• **WRITTEN PROBLEM**
Copy out the data word for word, starting at the line that contains "collection date as typed: 25 Feb 1939" and ending at the line that contains "locality: Ahou, Itutui District.", with both of those lines included.

• **DATA TO USE**
______

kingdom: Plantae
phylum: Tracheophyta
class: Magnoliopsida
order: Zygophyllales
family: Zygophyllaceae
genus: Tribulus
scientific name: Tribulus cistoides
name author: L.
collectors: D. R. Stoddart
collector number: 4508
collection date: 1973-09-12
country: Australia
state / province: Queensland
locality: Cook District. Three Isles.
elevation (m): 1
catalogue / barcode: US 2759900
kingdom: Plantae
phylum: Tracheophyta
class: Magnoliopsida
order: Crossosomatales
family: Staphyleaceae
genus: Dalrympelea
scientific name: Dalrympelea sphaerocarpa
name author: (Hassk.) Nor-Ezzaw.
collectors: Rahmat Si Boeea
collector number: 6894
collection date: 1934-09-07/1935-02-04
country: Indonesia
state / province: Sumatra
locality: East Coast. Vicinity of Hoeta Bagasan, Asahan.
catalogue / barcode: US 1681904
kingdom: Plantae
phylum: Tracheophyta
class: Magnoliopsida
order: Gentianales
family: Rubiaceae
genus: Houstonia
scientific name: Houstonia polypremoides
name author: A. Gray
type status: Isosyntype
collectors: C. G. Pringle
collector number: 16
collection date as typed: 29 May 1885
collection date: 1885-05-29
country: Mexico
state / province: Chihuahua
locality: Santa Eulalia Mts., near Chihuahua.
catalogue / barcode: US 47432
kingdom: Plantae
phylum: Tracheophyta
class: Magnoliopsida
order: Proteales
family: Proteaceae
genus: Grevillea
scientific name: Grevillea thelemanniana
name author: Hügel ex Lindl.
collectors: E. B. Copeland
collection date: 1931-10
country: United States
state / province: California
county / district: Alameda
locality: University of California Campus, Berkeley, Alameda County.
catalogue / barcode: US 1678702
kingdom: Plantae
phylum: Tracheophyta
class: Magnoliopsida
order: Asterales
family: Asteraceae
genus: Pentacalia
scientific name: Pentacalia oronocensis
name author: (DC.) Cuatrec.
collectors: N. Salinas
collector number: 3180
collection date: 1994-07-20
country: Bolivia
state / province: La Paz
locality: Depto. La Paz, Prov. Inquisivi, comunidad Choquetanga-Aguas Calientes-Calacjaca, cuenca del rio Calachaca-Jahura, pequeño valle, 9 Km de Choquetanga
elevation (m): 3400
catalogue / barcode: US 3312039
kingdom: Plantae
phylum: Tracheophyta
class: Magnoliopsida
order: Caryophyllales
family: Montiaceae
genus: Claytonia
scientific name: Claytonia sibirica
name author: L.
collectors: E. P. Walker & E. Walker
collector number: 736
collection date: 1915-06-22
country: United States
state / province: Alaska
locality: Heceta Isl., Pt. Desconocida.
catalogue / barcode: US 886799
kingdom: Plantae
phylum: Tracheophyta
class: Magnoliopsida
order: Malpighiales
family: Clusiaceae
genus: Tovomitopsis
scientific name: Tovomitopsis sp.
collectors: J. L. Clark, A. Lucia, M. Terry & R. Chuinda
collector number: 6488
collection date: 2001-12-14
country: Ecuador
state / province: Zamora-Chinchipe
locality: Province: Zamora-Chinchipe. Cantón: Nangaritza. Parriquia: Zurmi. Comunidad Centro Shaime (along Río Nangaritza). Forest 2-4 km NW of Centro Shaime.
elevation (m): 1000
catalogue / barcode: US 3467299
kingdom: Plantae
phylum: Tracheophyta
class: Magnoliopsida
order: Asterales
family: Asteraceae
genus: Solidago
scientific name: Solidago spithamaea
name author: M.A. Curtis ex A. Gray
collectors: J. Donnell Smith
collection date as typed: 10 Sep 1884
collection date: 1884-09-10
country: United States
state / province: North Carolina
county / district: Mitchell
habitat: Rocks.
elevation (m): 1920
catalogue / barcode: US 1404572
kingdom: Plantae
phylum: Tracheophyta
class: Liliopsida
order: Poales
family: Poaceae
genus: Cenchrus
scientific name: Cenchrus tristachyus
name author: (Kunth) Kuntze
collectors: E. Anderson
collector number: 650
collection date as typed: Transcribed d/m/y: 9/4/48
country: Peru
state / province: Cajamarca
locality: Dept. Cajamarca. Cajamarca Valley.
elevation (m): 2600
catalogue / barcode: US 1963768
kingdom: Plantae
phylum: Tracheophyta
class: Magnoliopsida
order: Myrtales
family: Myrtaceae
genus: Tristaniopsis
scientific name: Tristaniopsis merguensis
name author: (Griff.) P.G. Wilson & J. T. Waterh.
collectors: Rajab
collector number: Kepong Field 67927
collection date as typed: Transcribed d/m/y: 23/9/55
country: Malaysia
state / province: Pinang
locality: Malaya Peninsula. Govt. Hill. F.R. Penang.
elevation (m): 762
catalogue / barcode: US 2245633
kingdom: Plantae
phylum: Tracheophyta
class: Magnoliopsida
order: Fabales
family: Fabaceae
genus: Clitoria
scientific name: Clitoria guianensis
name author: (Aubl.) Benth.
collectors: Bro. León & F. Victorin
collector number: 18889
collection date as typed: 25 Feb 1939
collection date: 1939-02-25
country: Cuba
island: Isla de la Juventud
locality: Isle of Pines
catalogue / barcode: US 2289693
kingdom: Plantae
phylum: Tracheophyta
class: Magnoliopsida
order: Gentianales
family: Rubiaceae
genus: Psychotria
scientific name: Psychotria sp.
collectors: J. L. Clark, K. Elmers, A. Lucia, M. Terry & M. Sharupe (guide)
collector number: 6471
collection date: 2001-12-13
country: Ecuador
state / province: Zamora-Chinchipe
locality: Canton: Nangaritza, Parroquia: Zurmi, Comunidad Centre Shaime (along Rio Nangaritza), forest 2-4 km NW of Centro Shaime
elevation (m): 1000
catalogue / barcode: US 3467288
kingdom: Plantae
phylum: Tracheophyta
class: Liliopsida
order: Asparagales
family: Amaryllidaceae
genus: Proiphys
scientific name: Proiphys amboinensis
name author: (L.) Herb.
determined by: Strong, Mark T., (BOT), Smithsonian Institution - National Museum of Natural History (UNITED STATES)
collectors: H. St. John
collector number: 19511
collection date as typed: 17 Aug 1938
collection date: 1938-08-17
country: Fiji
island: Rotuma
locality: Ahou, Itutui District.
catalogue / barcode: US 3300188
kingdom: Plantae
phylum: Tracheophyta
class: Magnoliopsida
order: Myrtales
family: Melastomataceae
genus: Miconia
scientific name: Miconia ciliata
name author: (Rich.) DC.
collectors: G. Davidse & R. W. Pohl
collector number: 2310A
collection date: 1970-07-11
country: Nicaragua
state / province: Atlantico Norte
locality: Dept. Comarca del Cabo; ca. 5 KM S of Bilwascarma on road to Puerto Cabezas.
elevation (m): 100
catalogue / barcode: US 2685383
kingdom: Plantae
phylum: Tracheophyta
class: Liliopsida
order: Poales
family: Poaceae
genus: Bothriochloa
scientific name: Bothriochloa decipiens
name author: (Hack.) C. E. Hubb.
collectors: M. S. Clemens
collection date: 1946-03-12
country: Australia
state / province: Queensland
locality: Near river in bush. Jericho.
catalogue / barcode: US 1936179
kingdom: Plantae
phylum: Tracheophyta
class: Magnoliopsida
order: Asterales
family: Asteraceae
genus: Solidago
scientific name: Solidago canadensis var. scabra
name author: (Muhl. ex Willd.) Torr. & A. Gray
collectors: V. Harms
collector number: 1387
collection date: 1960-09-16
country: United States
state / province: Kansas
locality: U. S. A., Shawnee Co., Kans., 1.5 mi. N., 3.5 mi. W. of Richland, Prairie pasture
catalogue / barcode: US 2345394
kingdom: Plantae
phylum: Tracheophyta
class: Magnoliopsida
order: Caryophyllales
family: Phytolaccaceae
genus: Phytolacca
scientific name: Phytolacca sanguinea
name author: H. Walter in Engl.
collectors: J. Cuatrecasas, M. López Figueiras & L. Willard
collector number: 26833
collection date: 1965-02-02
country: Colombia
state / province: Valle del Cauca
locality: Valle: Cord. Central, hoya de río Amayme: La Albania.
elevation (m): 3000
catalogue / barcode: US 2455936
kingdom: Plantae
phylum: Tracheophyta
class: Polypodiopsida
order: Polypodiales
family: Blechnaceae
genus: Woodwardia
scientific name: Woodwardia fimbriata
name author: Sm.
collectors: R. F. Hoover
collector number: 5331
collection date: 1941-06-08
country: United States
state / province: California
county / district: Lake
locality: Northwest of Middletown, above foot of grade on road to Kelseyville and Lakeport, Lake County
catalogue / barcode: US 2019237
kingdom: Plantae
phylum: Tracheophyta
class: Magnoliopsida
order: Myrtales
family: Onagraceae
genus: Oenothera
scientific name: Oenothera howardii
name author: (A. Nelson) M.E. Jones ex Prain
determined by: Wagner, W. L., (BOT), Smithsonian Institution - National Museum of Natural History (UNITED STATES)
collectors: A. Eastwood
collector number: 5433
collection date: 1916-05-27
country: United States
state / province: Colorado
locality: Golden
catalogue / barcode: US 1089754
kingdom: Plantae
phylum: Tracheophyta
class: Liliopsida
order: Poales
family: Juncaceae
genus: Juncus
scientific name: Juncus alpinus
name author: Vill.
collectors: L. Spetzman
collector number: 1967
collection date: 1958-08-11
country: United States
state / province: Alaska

______

• **FINAL RESULT**
collection date as typed: 25 Feb 1939
collection date: 1939-02-25
country: Cuba
island: Isla de la Juventud
locality: Isle of Pines
catalogue / barcode: US 2289693
kingdom: Plantae
phylum: Tracheophyta
class: Magnoliopsida
order: Gentianales
family: Rubiaceae
genus: Psychotria
scientific name: Psychotria sp.
collectors: J. L. Clark, K. Elmers, A. Lucia, M. Terry & M. Sharupe (guide)
collector number: 6471
collection date: 2001-12-13
country: Ecuador
state / province: Zamora-Chinchipe
locality: Canton: Nangaritza, Parroquia: Zurmi, Comunidad Centre Shaime (along Rio Nangaritza), forest 2-4 km NW of Centro Shaime
elevation (m): 1000
catalogue / barcode: US 3467288
kingdom: Plantae
phylum: Tracheophyta
class: Liliopsida
order: Asparagales
family: Amaryllidaceae
genus: Proiphys
scientific name: Proiphys amboinensis
name author: (L.) Herb.
determined by: Strong, Mark T., (BOT), Smithsonian Institution - National Museum of Natural History (UNITED STATES)
collectors: H. St. John
collector number: 19511
collection date as typed: 17 Aug 1938
collection date: 1938-08-17
country: Fiji
island: Rotuma
locality: Ahou, Itutui District.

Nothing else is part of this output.